I've had the misfortune of experiencing the evolution of a simple upper respiratory infection into a major exacerbation of long asyptomatic asthma. As such, I've had little time or energy for much more than multiple physician's visits interspersed with frustrated, boring days at home with the occasional tentative (and frequently abortive, due to shortness of breath and a general inability to tolerate much in the way of activity) foray to the grocery store or the bookstore.
And so, the blog has suffered my absence.
My husband though, I think has suffered the most, bless his heart. He, in addition to running his own small consulting firm, has been keeping up with (well, as much as any non-homemaker can) the housework, laundry and cooking, dealing with the misadventures of raising two impetuous, impertinent, impulsive, sometimes rebellious, usually know-it-all, but always endearing and beloved teenage boys, and a wife who is one minute crabby and whiny, and the next remorseful and grateful. God bless that man!
I miss work. I haven't been there for nearly two months! After multiple trips to my family physician and pulmonologist, one trip to the ER (I tried to go back to work...wasn't gonna happen, my body immediately let me know), and even one trip to an urgent care center two days before Memorial day (sure...let's just add double otitis media to the mix...I can handle it...not), I found myself in the care of an amazing Nurse Practitioner who works in my pulmonologist's office. What a stroke of luck! My appointment with this wonderful woman came only after multiple phone calls trying to get another appointment with the pulmonologist ("No, July 25th will not work, I'm consistently satting 90 percent at rest, I've got to be able to get well enough to get back to work, and I can't wait two months to find a way to get this fixed!".) Finally I called my case manager in a weight loss-program I am now involved in and told her my plight...I was afraid to exercise unsupervised until I got this respiratory thing under control, but I couldn't get an appointment to get the advice of my physician. She, bless her, brought up the idea of pulmonary rehab. Really? Did I really need something that drastic?

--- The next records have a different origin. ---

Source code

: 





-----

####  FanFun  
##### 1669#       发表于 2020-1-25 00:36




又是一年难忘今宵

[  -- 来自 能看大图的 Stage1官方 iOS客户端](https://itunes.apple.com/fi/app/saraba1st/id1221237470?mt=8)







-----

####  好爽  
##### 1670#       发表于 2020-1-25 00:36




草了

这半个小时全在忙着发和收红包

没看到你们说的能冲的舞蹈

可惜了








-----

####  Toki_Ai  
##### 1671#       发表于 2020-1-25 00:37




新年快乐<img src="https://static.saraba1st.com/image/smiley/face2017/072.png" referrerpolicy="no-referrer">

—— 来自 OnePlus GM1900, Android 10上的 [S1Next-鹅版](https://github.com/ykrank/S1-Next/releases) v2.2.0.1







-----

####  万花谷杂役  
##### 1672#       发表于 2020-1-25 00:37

Turns out I did. I made one call to the coordinator of the pulmonary rehab department, who promptly got me an appointment with the NP. That wonderful woman (the NP, although the director of the rehab department is wonderful as well) did more for me in one 30 minute appointment than the ER, and three physicians had done in six weeks! In the past week I've undergone a slew of pulmonary tests, I've been x-rayed and CT scanned, scheduled for allergy testing and a sleep study, been exercise tested (managed to gasp my way through), and admitted to the pulmonary rehab program.
All indications are that I should be able to return to work with in a month's time, probably part-time first, gradually increasing back to full time.
I knew being an L&D nurse was a big part of my identity, but this experience has really pushed home just how true that is. Maybe that's not a good thing. Maybe I need to get moving on some of those "transitions" I talked about when I began this blog. I've certainly had time to think about them enough.
It's also hard to "watch" via Facebook, my friends working their backsides off, knowing that my absence is contributing to a lack of staff during the busiest time of year on our unit. When coming off of a shift, they will comment to each other how busy things, are, how tired they are, and here I sit...in front of the computer, inhaler at my side, just wanting to be there to lighten their load a little. I love my family. They are my first priority; but I get a lot out of my job (in addition to the frustrations), and I respect the work that my coworkers do.
C'est La Vie. What is, is. For now, I'm slowly improving, looking forward to getting stronger and learning more about how to control this disease through rehab, and I've even managed to start losing some of this extra weight ( "...the journey of a thousand miles begins with a single step..."). With my husband's help, and my "expert" directions, I'm starting to get caught up on all the long-neglected organizational tasks that I've put off in favor of sleep when I wasn't working, and I'm hoping that will clear a path to beginning some of those "transitions" (I'm the kind of person that needs to be organized in order to have a mind clear enough to concentrate effectively...at least at home...at work, I've learned to with the flow...the crazy, ridiculous flow...it's called survival!). Truth be known, I think this has been coming for some time. I wasn't taking care of myself well enough. The last few weeks at work I could barely make it to the car, so exhausted would I be at the end of a shift. My body finally revolted and forced me to take a good long look at how I've been not caring for it, and here I am; but I think (hope, pray) that I've dodged a few serious bullets in the past few weeks, and am now on the road to a full recovery, with a wiser appreciation of just how important it is to not let myself get run down.
In the meantime, the writing bug is hitting me again (a person can only knit so many preemie outfits and blankets, watch so much TV, read so many books, or vegitate on the internet...did I mention I'm spending money I don't have on things I don't need on EBAY?...for so long), and just in the nick of time I got a (coincidence...I think not) response to my last post that gave me the idea for my next one.